(Dataset excerpts Opens)

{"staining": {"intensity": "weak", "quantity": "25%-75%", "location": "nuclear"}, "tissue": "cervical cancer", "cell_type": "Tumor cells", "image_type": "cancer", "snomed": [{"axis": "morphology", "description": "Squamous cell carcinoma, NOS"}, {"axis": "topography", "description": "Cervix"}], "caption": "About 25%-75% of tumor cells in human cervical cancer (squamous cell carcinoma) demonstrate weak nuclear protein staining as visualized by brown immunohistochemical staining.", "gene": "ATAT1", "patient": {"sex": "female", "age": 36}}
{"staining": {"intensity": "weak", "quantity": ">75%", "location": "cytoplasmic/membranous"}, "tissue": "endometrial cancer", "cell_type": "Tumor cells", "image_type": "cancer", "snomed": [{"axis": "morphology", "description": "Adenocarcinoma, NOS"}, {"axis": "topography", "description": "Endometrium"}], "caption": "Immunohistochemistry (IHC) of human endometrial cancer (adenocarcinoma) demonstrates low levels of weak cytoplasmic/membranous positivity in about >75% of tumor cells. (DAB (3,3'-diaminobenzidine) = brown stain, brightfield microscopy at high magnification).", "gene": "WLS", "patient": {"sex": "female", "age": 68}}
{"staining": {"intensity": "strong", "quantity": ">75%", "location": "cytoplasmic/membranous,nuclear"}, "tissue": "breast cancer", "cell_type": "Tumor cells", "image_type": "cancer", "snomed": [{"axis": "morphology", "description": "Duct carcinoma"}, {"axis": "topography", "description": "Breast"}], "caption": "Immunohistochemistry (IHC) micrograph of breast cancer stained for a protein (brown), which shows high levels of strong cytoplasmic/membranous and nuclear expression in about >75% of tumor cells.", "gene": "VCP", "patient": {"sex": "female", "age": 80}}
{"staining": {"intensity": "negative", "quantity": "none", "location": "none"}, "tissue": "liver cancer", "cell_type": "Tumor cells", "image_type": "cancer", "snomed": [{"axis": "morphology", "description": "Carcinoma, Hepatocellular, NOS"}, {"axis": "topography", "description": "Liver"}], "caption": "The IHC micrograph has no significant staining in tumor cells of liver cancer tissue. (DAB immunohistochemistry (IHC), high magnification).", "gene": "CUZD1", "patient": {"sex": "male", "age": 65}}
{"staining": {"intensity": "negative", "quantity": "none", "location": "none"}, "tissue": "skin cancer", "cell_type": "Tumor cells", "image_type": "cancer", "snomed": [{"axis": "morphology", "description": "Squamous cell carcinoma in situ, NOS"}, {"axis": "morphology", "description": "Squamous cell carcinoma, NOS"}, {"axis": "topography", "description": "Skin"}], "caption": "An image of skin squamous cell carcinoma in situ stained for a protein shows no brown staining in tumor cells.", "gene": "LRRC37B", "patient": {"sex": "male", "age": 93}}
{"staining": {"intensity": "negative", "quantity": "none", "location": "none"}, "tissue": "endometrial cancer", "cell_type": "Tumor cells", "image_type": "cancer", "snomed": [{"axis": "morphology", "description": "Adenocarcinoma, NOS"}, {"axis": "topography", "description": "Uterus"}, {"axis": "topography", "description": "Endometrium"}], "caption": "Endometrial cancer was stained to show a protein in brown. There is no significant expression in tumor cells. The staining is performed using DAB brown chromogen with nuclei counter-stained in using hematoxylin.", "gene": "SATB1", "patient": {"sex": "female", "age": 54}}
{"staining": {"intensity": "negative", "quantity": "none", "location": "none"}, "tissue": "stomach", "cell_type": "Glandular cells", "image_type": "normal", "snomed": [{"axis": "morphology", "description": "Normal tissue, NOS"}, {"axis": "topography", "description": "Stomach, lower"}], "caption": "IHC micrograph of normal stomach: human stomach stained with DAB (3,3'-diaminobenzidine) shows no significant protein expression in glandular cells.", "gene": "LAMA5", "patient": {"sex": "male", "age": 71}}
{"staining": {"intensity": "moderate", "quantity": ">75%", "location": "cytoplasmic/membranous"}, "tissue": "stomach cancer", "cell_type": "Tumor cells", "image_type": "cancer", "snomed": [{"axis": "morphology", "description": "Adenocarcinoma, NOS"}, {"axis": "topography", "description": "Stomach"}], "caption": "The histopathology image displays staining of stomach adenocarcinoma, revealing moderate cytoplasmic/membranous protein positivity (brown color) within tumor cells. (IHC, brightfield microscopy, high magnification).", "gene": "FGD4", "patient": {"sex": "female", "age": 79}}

(Dataset excerpts Closes)

Required work => What lines above contain the word "stomach"? Please copy each one.

Response to this task =>
{"staining": {"intensity": "negative", "quantity": "none", "location": "none"}, "tissue": "stomach", "cell_type": "Glandular cells", "image_type": "normal", "snomed": [{"axis": "morphology", "description": "Normal tissue, NOS"}, {"axis": "topography", "description": "Stomach, lower"}], "caption": "IHC micrograph of normal stomach: human stomach stained with DAB (3,3'-diaminobenzidine) shows no significant protein expression in glandular cells.", "gene": "LAMA5", "patient": {"sex": "male", "age": 71}}
{"staining": {"intensity": "moderate", "quantity": ">75%", "location": "cytoplasmic/membranous"}, "tissue": "stomach cancer", "cell_type": "Tumor cells", "image_type": "cancer", "snomed": [{"axis": "morphology", "description": "Adenocarcinoma, NOS"}, {"axis": "topography", "description": "Stomach"}], "caption": "The histopathology image displays staining of stomach adenocarcinoma, revealing moderate cytoplasmic/membranous protein positivity (brown color) within tumor cells. (IHC, brightfield microscopy, high magnification).", "gene": "FGD4", "patient": {"sex": "female", "age": 79}}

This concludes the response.